- **Tekstfragment**:
=======
Sachariden

Monosachariden (enkelvoudig koolhydraat)

Dit zijn de kleinst mogelijke koolhydraat moleculen; zij vormen de bouwstenen voor alle andere koolhydraten bekende bijvoorbeeld glucose (druivensuiker) en fructose (vruchtensuiker). Glucose is de basisleverancier van brandstof. Glucose komt voor in zoete vruchten.  glucose In droge vorm is een witte stof met een minder zoete smaak. Fructose zit in honing en vijgen, fructose is tweemaal zo zoet als alledaagse suiker. Galactose is een belangrijk deel van de disacharide lactose ook wel melksuiker die is opgebouwd uit 1 molecuul galactose en 1 molecuul glucose. Galactose wordt gevormd in de melkklier en komt in planten niet voor.

Disachariden (tweevoudig koolhydraat)

Dischariden zijn opgebouwd uit 2 monosachardiden die met elkaar verbonden zijn, suiker in de koffie is hier een bekend voorbeeld va. In scheikundige termen heet deze suiker sacharose en bestaat het uit de monosachariden glucose en fructose. De suiker wordt uit suikerriet of suikerbiet gewonnen. Een zoete smaak is een kenmerk voor deze sacharose. melksuiker bestaat uit de monosachariden glucose en galactose, alleen smaakt deze niet zoet ookal komen de voedingswaarden overeen.
=======
- **Opdracht**:
Zet de tekst over sachariden voort vanaf de laatste zin.

[Opgeslagen gegevens]
=======
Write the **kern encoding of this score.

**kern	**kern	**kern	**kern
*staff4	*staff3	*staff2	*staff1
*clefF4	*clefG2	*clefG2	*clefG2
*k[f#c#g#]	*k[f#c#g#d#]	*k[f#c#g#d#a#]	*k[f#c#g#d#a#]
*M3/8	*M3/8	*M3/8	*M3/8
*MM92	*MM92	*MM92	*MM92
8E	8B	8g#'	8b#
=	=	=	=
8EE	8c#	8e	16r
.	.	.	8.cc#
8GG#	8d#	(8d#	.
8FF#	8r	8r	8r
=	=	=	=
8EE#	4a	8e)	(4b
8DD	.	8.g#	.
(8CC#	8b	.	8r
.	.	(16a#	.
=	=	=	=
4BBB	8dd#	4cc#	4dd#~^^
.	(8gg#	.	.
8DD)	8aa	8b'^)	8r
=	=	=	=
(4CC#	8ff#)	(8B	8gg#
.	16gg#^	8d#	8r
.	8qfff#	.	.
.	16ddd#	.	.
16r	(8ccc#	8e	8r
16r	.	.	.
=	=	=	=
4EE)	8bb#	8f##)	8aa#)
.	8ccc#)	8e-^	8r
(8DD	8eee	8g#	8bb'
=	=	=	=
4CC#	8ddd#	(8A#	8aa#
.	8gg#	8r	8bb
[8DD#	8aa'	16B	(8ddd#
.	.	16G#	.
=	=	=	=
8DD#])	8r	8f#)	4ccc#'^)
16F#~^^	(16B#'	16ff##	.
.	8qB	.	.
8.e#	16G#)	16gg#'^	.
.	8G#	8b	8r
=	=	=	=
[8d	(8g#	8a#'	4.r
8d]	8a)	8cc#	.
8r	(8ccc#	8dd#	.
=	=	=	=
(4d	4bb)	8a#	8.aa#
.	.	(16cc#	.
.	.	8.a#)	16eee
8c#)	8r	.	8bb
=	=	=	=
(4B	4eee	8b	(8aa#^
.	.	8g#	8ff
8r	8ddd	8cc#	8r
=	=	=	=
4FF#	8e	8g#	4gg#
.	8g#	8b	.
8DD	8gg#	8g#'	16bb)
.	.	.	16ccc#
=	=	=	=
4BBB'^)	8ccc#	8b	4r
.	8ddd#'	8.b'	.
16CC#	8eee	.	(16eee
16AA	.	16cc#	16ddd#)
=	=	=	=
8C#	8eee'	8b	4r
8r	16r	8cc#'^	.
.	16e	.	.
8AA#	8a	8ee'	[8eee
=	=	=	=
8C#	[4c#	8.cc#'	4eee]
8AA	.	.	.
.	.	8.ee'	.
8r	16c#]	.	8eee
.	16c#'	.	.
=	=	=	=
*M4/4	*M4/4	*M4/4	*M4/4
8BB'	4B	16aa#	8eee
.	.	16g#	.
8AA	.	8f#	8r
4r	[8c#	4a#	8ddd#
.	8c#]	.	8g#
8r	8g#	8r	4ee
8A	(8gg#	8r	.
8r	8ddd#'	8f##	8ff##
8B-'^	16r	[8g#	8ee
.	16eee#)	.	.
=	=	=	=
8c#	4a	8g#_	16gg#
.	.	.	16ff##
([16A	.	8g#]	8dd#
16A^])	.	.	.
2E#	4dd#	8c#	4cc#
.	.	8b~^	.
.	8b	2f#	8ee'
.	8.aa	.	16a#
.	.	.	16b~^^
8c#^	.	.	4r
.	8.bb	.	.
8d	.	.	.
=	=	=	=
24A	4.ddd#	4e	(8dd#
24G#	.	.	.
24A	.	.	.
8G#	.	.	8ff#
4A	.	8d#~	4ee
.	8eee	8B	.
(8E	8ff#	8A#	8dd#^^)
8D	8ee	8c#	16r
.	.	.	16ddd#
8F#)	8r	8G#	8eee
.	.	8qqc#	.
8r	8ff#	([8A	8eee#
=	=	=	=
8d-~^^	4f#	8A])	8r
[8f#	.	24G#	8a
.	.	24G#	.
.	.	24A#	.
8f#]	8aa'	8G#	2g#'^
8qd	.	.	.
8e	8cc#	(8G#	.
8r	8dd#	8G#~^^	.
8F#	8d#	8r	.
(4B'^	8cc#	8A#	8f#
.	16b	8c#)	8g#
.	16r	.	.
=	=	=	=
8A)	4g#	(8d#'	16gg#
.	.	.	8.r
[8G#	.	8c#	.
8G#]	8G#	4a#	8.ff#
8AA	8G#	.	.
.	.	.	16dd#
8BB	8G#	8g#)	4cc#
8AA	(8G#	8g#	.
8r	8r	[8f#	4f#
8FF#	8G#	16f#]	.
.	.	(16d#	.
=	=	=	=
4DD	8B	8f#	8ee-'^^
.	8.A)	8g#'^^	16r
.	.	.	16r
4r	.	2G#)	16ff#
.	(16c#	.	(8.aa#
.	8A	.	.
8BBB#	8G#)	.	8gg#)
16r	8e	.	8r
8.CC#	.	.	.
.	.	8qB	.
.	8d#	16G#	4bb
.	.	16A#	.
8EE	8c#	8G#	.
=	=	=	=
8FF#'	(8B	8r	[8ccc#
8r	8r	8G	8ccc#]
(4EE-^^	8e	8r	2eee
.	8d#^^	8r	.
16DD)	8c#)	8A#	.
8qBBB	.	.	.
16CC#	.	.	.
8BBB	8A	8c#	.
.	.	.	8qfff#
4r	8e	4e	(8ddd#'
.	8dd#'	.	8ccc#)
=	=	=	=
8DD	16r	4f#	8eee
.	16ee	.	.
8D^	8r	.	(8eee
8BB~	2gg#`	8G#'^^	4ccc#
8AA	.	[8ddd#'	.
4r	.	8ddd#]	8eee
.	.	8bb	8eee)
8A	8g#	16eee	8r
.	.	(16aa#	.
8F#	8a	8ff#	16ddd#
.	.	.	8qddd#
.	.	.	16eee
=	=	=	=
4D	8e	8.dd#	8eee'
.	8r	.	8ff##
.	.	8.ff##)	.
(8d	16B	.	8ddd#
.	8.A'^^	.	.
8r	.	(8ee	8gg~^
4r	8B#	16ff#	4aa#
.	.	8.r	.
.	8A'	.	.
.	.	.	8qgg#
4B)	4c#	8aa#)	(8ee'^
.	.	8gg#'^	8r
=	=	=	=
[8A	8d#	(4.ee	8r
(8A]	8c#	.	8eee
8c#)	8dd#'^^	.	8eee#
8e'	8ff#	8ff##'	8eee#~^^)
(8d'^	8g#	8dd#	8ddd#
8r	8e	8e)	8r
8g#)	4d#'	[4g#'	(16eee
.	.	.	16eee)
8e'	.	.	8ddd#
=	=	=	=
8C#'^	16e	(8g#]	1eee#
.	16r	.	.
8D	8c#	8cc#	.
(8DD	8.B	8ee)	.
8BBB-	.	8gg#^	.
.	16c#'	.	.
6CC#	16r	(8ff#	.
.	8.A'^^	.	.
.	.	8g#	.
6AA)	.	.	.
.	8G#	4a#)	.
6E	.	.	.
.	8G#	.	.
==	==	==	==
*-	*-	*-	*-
=======
- **Antwoord**:
Polysachariden (meervoudige koolhydraten)

Deze sachariden bestaan meestal uit meer dan 20 monosachariden, en zijn over het algemeen niet oplosbaar in water en hebben geen zoete smaak. Enkele voorbeelden van polysachariden zijn glycogeen, zetmeel en voedingsvezels. Glycogeen is een dierlijke vorm van zetmeel en zorgt voor een koolhydraatreserve in het lichaam. Een molecuul glycogeen kan opgebouwd zijn uit ongeveer 3000 tot 60.000 moleculen glucose. glycogeen is wel oplosbaar in water.